---------- Data in this exercise

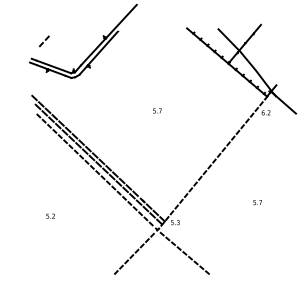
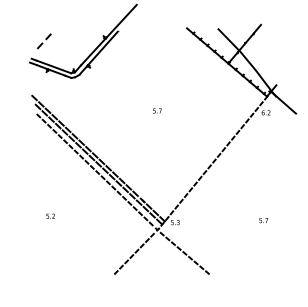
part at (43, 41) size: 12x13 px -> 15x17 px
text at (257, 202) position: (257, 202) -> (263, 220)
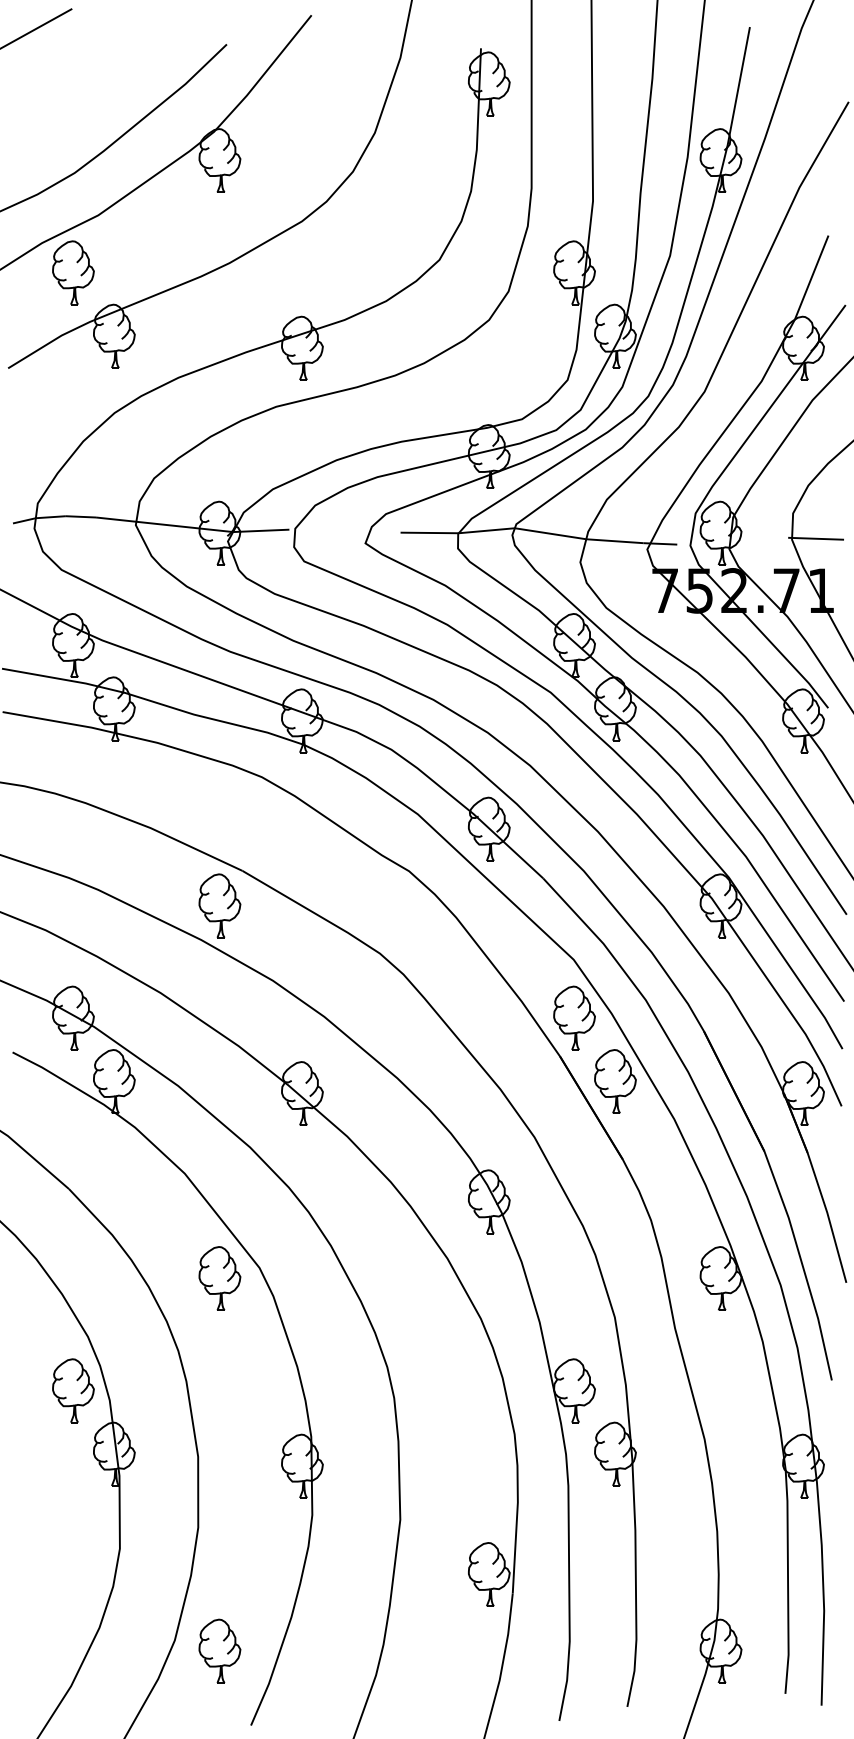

--------------------
---------- Data in this exercise

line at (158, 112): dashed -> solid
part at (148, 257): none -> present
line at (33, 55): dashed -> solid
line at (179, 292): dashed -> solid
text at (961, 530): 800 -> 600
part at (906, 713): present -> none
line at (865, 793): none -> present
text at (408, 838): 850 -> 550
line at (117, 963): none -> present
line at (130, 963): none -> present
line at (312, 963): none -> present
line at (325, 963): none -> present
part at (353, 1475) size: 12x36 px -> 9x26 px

--------------------

Change "position" to "location" in the stretch of the listing from the line containing "part at (43, 41) size: 12x13 px -> 15x17 px" through the line containing "text at (257, 202)", and write out only those lines with nothing else altered.

part at (43, 41) size: 12x13 px -> 15x17 px
text at (257, 202) location: (257, 202) -> (263, 220)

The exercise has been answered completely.